Eze’s Culinary Heaven and Devil’s Bridge

As you drive along the Moyenne Cornish from Monaco to Nice, you will come across a lovely hilltop village called Eze. Take the time to park, and walk up through the huge old village doors and walls to discover it’s narrow streets and plethora of well known restaurants. Most famous is “La Chevre d’Or”, which accompanying hotel is one of the centre pieces of the local community. Royalty and the famous have been staying here for decades. Frank Sinatra was a patron, and many celebrities to this day may be spotted here, away from the crowds and the sea front, enjoying some of the best views of the Riviera.
Chateau Eza is another renowned restauarant with an amazing terrace and fine dinning. It is definitely worth the steep walk though the historical narrow alleys.
But easy to miss as you enter the fortified walls, up a set of steep steps, is a small gem of a restaurant, called Le Troubadour. A small intimate setting, and a perfectly executed menu await you.
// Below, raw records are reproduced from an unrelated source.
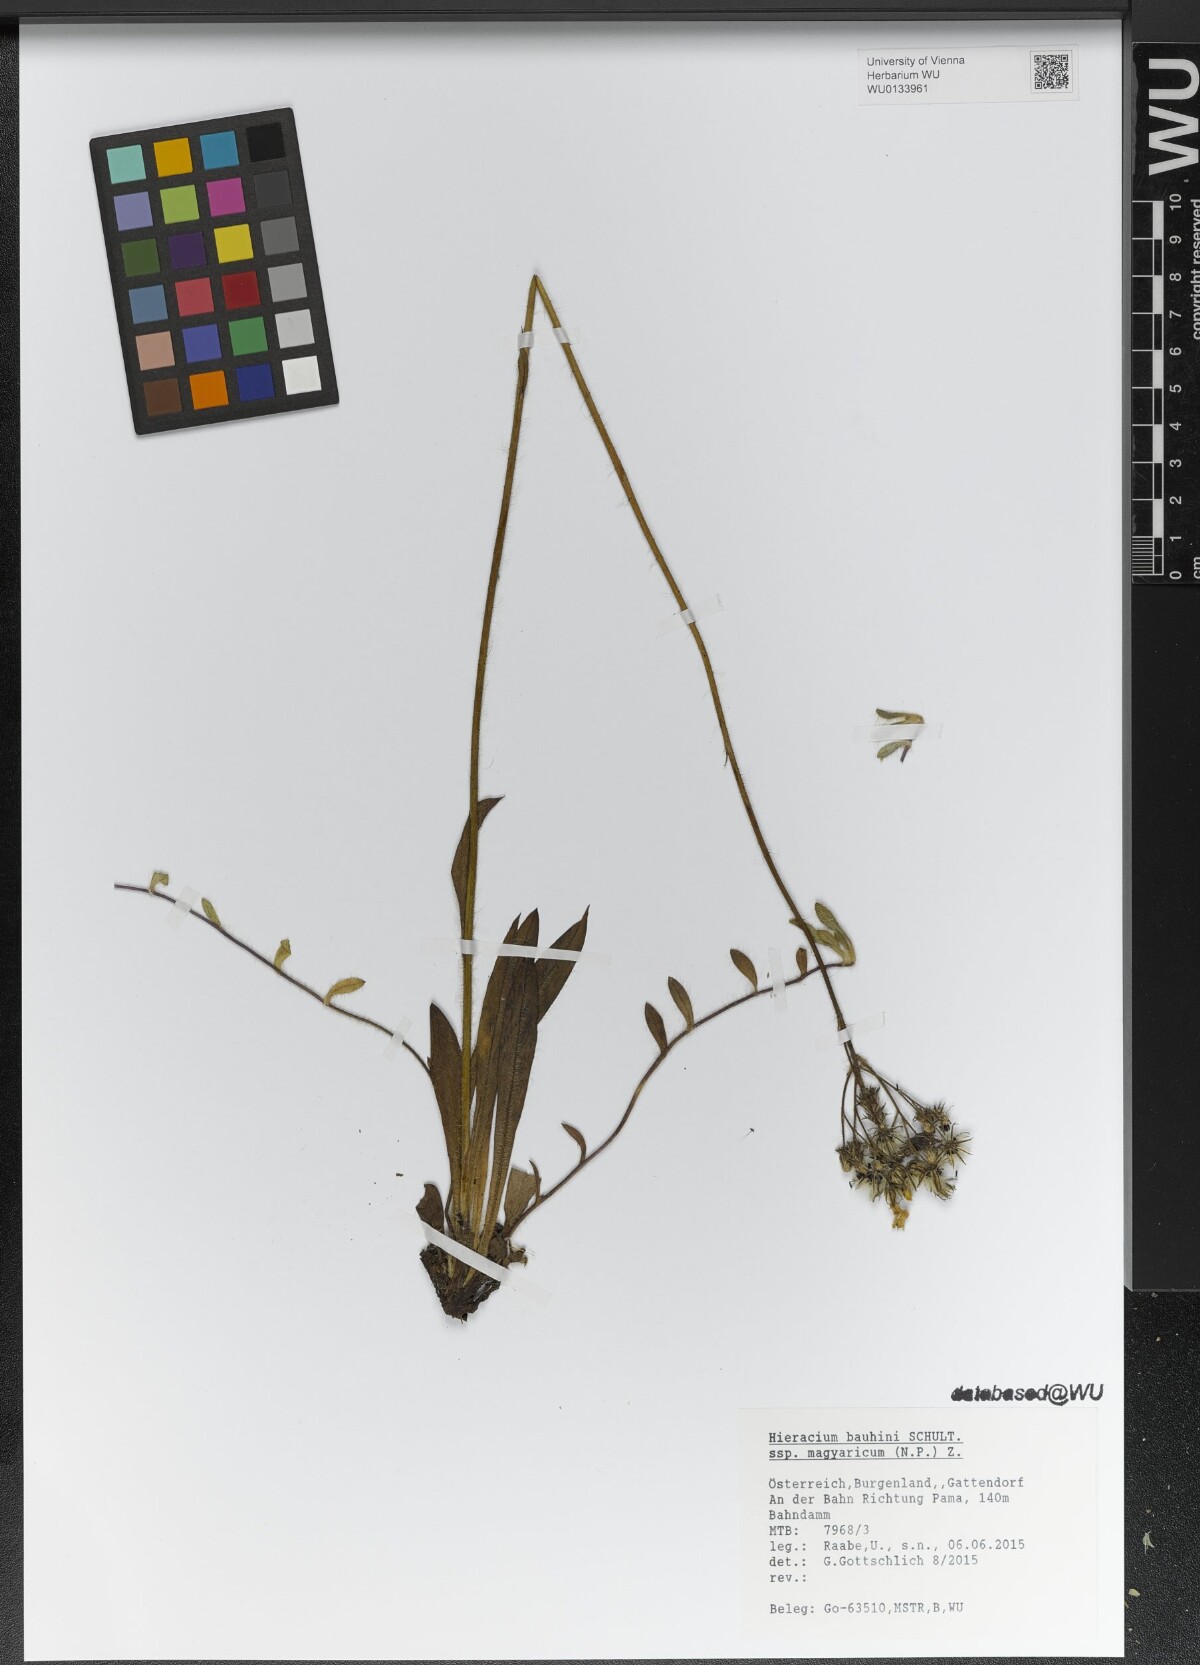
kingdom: Plantae
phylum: Tracheophyta
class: Magnoliopsida
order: Asterales
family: Asteraceae
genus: Pilosella
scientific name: Pilosella bauhini
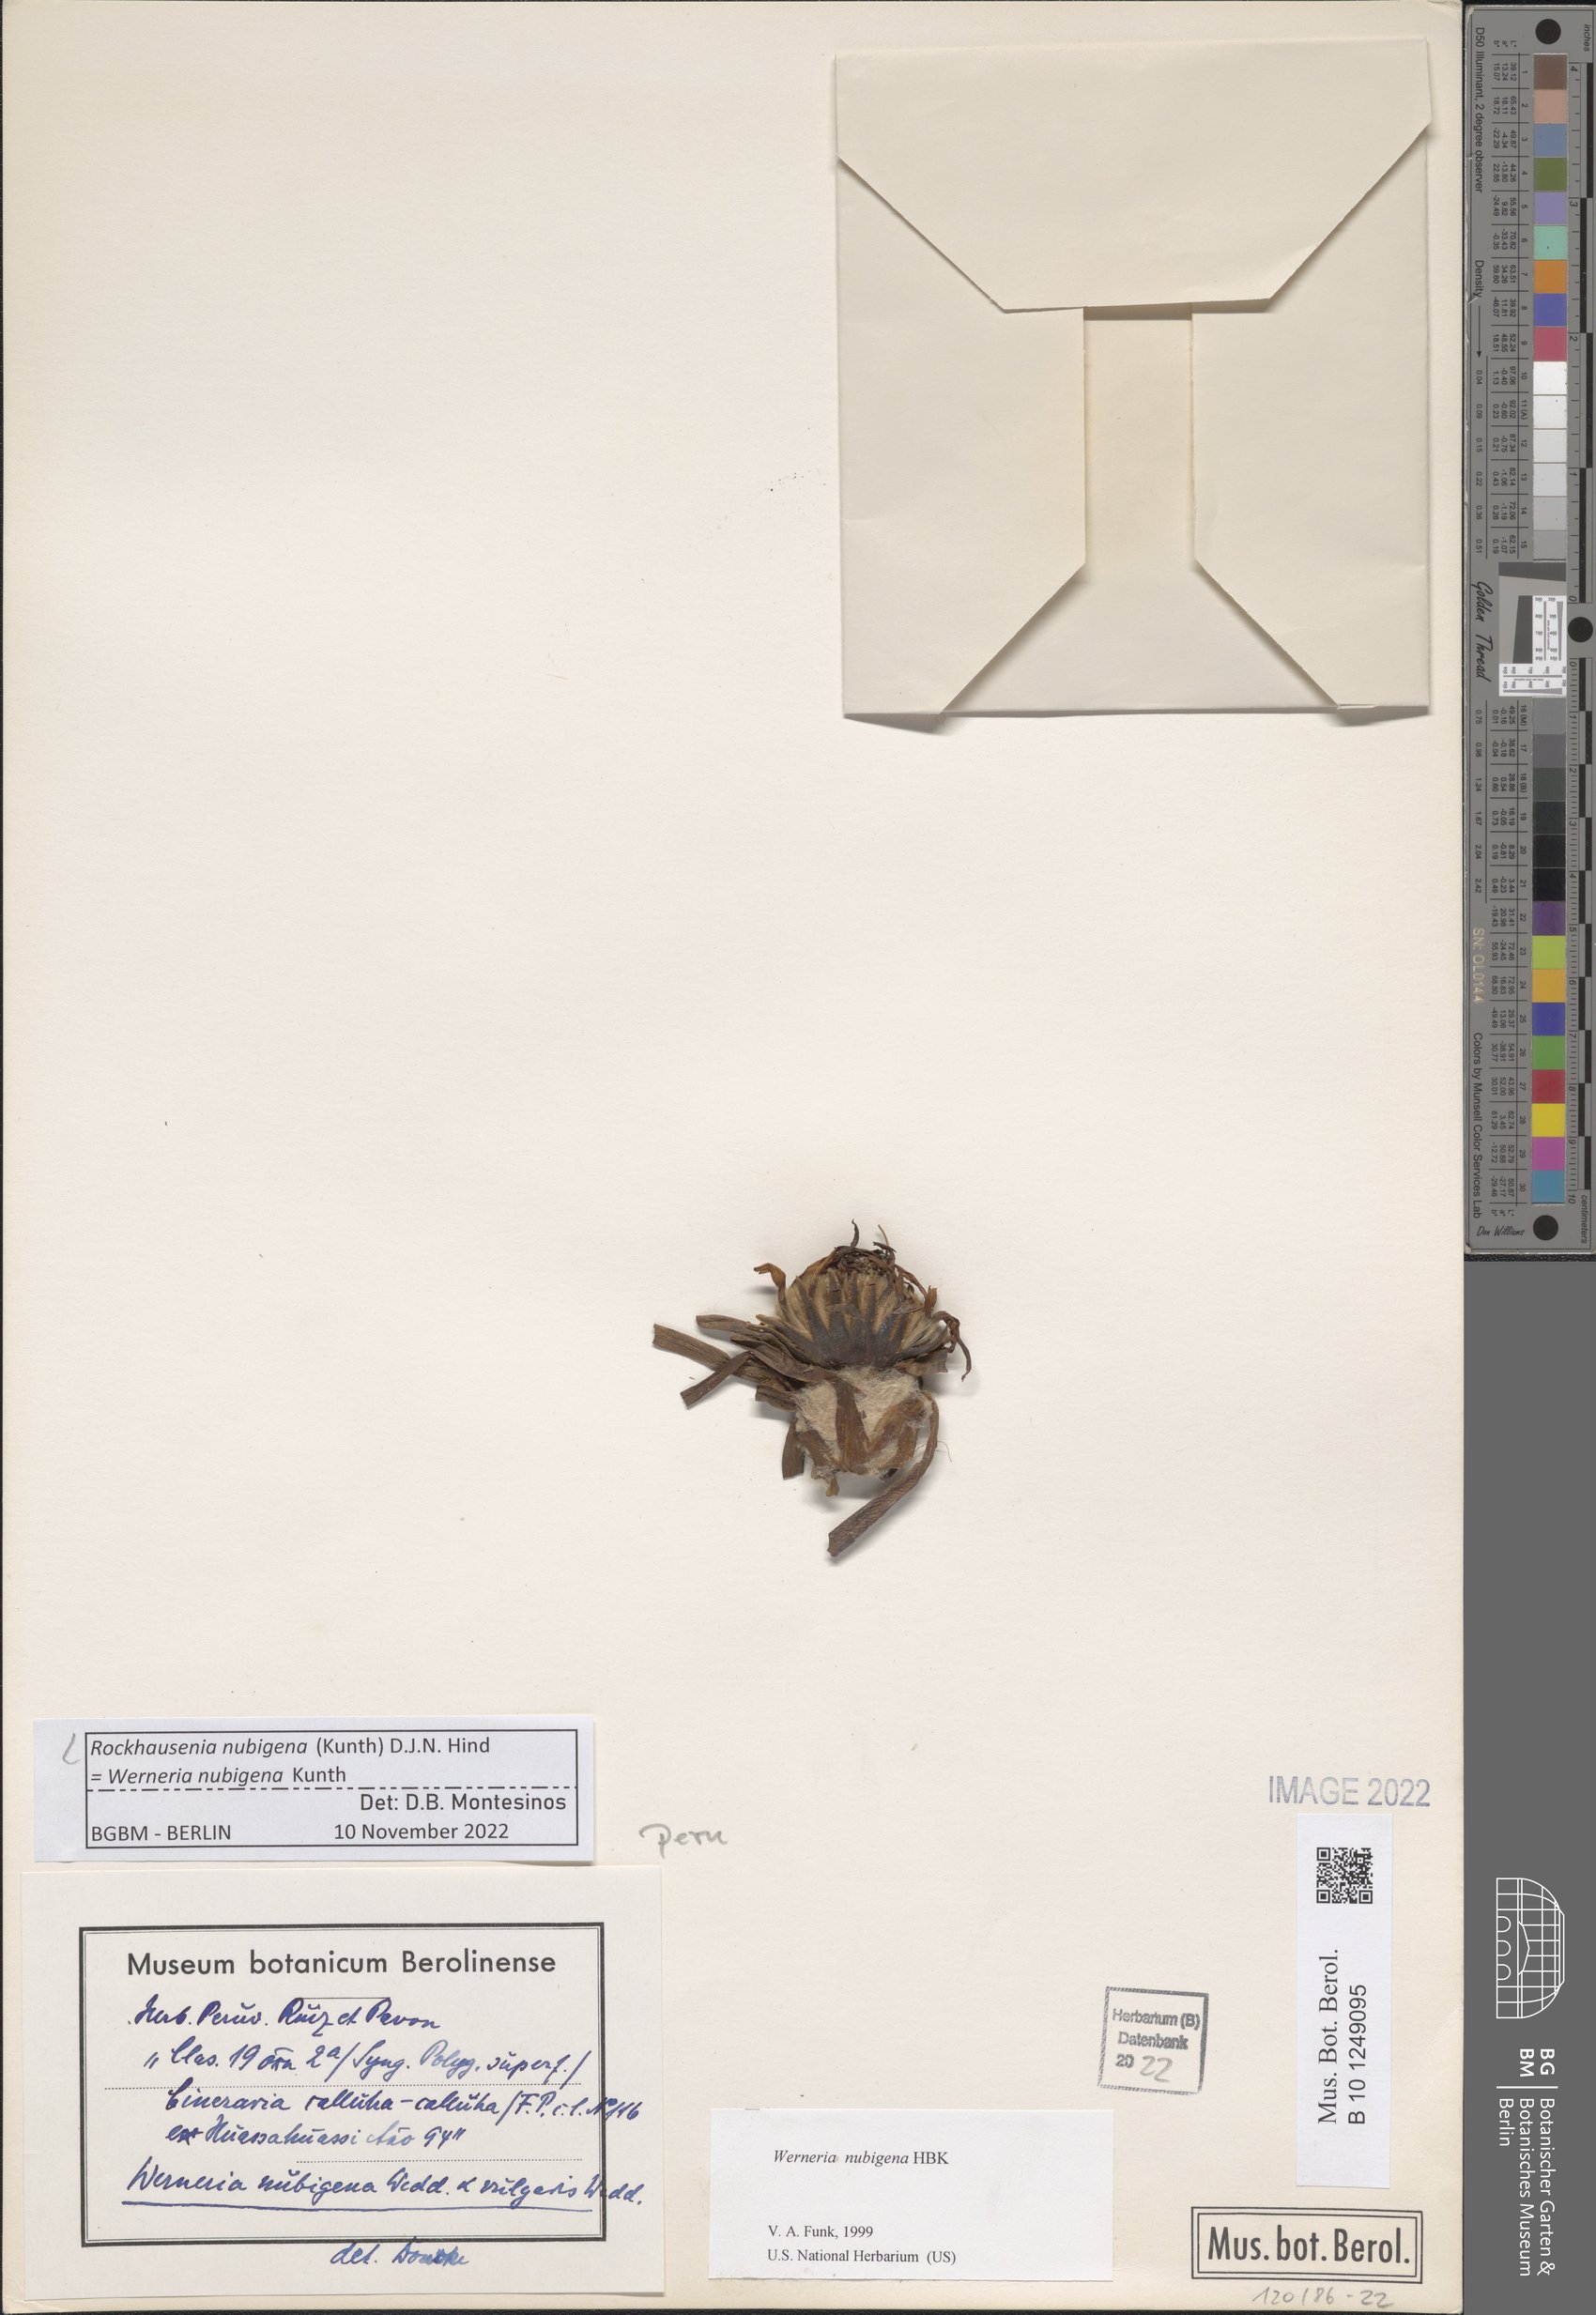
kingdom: Plantae
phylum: Tracheophyta
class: Magnoliopsida
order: Asterales
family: Asteraceae
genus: Rockhausenia
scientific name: Rockhausenia nubigena
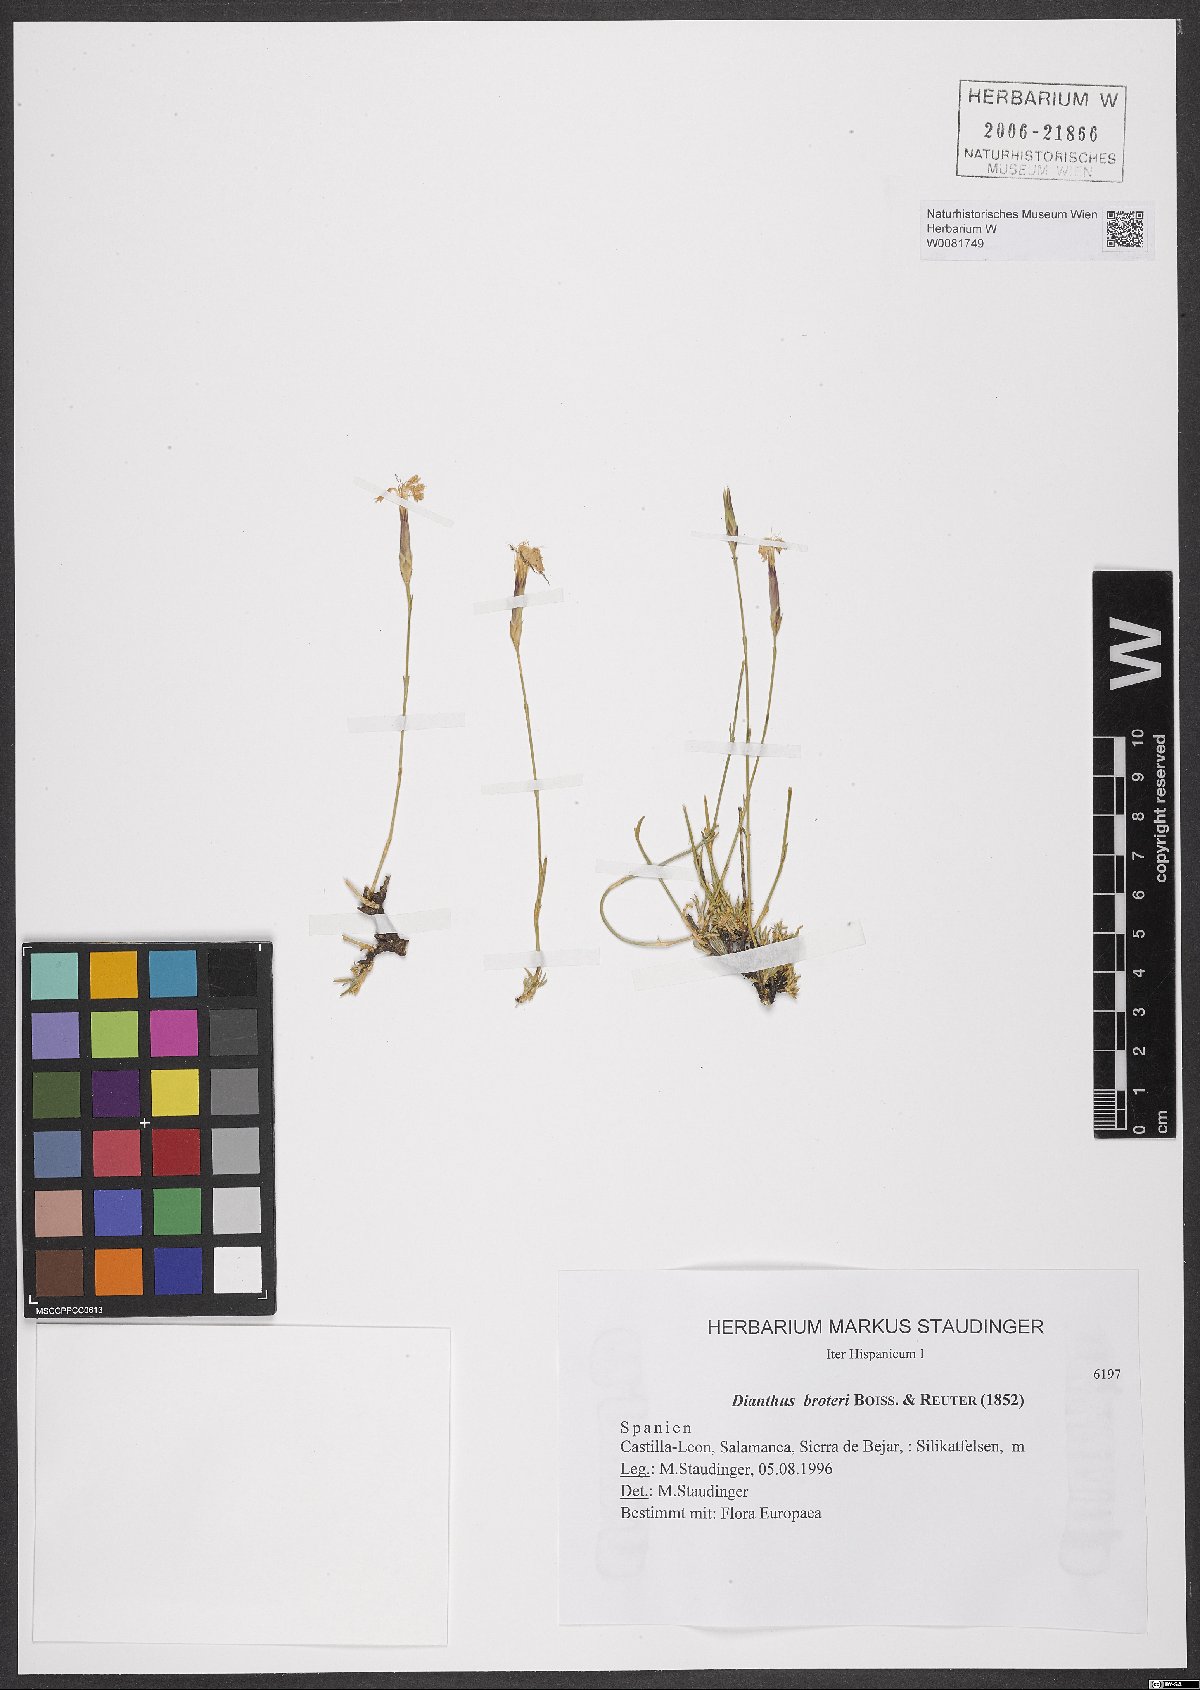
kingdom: Plantae
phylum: Tracheophyta
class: Magnoliopsida
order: Caryophyllales
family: Caryophyllaceae
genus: Dianthus
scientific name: Dianthus broteri
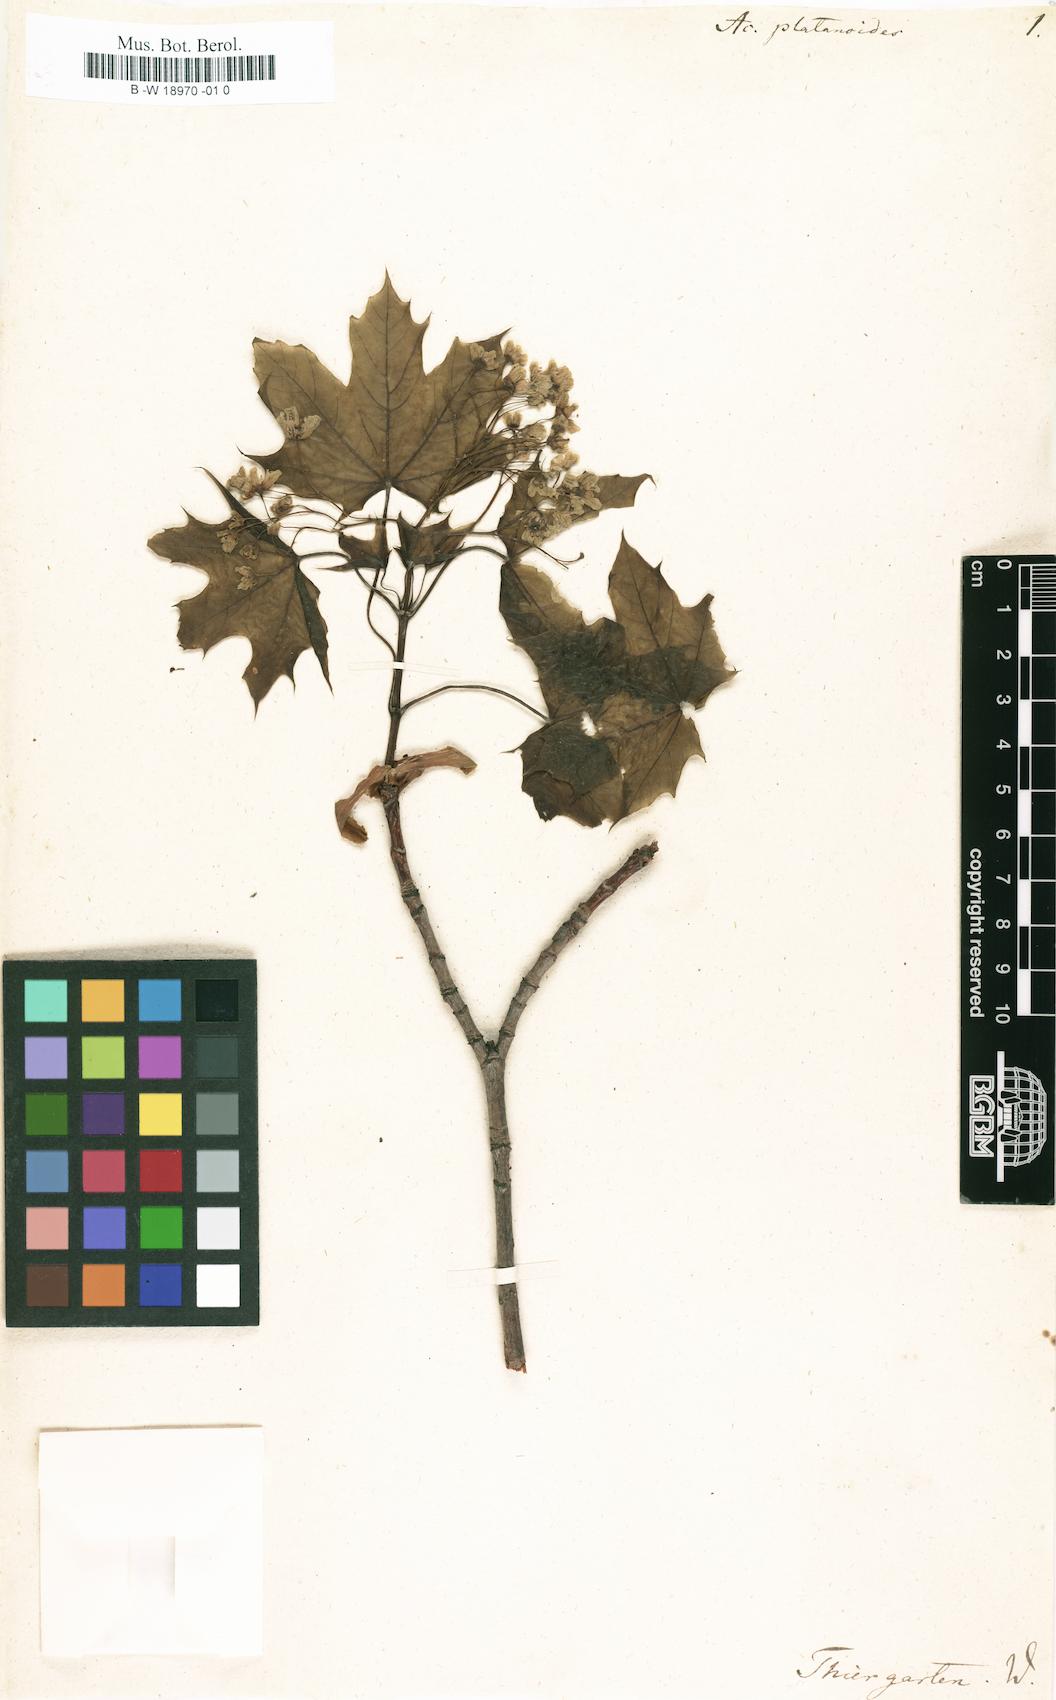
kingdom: Plantae
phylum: Tracheophyta
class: Magnoliopsida
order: Sapindales
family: Sapindaceae
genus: Acer
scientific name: Acer platanoides
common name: Norway maple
While not having a terrace or huge window bays, Le Troubadour has long attracted discerning locals wanting to indulge in a special experience.
We would highly recommend you book an evening in Eze if you are enjoying a vacation in the area. You will be driving over a pretty spectacular Arched bridge that has featured in James Bond as well as in The Persuaders. Le Pont D’eze was built just over a 100 years ago, but it’s fabled earlier form was called the Devil’s bridge. Locals really wanted a bridge to attend the village church and avoid the long crossing of the valley below. The devil tempted them by offering to build a bridge in exchange of the soul of the first living creature to cross it. A deal was struck and the next morning a bridge appeared with midway, the devil waiting for his price. A farmer threw a piece of cheese across, which was followed by a greedy dog, hence saving the souls of the people about to step forward. The devil disappeared, but feeling cheated, he left a hole were he had stood, and no-one could approach or cross without falling down to the valley below. It took years to dismantle the bridge and start again. Hard work and no shortcuts were used this time.
On a quite evening in Eze, involving stunning food and great stories, my father enquired from a sommelier long since retired, which particular choice of wine would be Old Blue-Eyes preference. “Abundant” came the cheeky reply. Ouch!